_Extracted text_.

________________

Frequently Asked Questions

Large clades

Q: I have really large clades (say 1000+ species); is there any way that I can use the "unresolved clade BiSSE" with my tree?

I don't think that the approach that I use for the unresolved clades will scale to any more than about 200 species (even at that limit, it can be pretty poorly behaved). There are a couple of reasons for this:

First, the time requirements grow exponentially (from memory space grows something like n^4, which is pretty nasty, too). Basically, this means that even if you could find the computational power to do a clade of size n, a clade of size n+1 could take a thousand years, perhaps. This is the bane of a huge number of computational problems.

Second, and more subtly, there is a machine precision issue. Floating point arithmetic can be unreliable for numbers smaller than about 1e-8, and totally useless for numbers smaller than 1e-15 (try (1 + 1e-16) - 1 in R on most platforms to see what I mean). Because you are spreading a single unit of probability over an increasingly large space, a huge number of the cells (almost certainly including the one that you end up caring about) will be these really unreliable numbers. I've seen this creep in for clades that are smaller than 200 species where there is moderate extinction rates.

Positive log-likelihood values

Q: I am getting positive log likelihood values! I thought that log likelihoods had to be negative - is this a problem with my tree or with diversitree?

The log likelihood is just proportional to the probability of observing the data, up to some unknown normalising constant.

For BiSSE-style models, these generally arise in trees that have a very short root-tip distance. This means that per unit tree time the speciation rates must be very large (on the order of log(N)/t) for a tree with N tips and root-tip distance t. At each node, the conditional likelihoods are multiplied by the speciation rates, so there is a multiplication by ((N-1)λ).

If these bother you, just multiply the branch lengths of your tree:

         phy$edge.length <- phy$edge.length * 100
    

The estimated rates will now be a factor of 100 smaller, and the log likelihoods will probably be negative.

deSolve version

Q: I get this warning message when running diversitree:

         Warning message:
         In make.ode(derivs, dll, initfunc, neq, safe) :
         diversitree is not known to work with deSolve>   X.XX.X
         falling back on slow version

It does seem to run slow. Is there a solution to this, and is this why it is running slow?

________________

_Dataset content_.

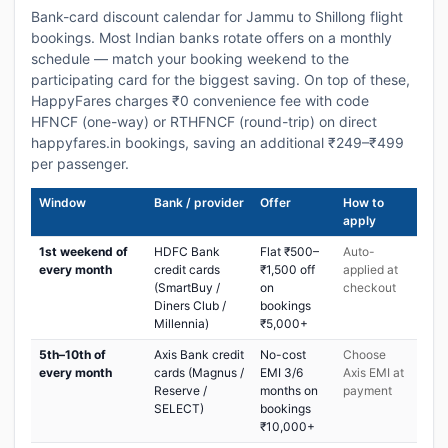
Bank-card discount calendar for Jammu to Shillong flight
bookings. Most Indian banks rotate offers on a monthly
schedule — match your booking weekend to the
participating card for the biggest saving. On top of these,
HappyFares charges ₹0 convenience fee with code
HFNCF (one-way) or RTHFNCF (round-trip) on direct
happyfares.in bookings, saving an additional ₹249–₹499
per passenger.
Window
Bank / provider
Offer
How to
apply
1st weekend of
HDFC Bank
Flat ₹500–
Auto-
every month
credit cards
₹1,500 off
applied at
(SmartBuy /
on
checkout
Diners Club /
bookings
Millennia)
₹5,000+
5th–10th of
Axis Bank credit
No-cost
Choose
every month
cards (Magnus /
EMI 3/6
Axis EMI at
Reserve /
months on
payment
SELECT)
bookings
₹10,000+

________________

_Exercise requirements_.
1) Do the following statements agree with the FAQ? For each, answer yes or no and quote the words of the FAQ that decide it.
(a) The approach for unresolved clades is not expected to scale beyond about 200 species.
(b) Floating point arithmetic is called totally useless for numbers smaller than about 1e-8.
(c) Multiplying the branch lengths by 100 makes the estimated rates 100 times larger.
2) Answer these questions from the FAQ.
(a) Roughly how does the memory space needed for unresolved clades grow?
(b) At each node, what are the conditional likelihoods multiplied by?
(c) According to the warning message, what does diversitree fall back on?

_Answers by item_.
1)
(a) Yes: "I don't think that the approach that I use for the unresolved clades will scale to any more than about 200 species"
(b) No: "Floating point arithmetic can be unreliable for numbers smaller than about 1e-8, and totally useless for numbers smaller than 1e-15"
(c) No: "The estimated rates will now be a factor of 100 smaller"

2)
(a) Something like n^4.
(b) The speciation rates.
(c) The slow version.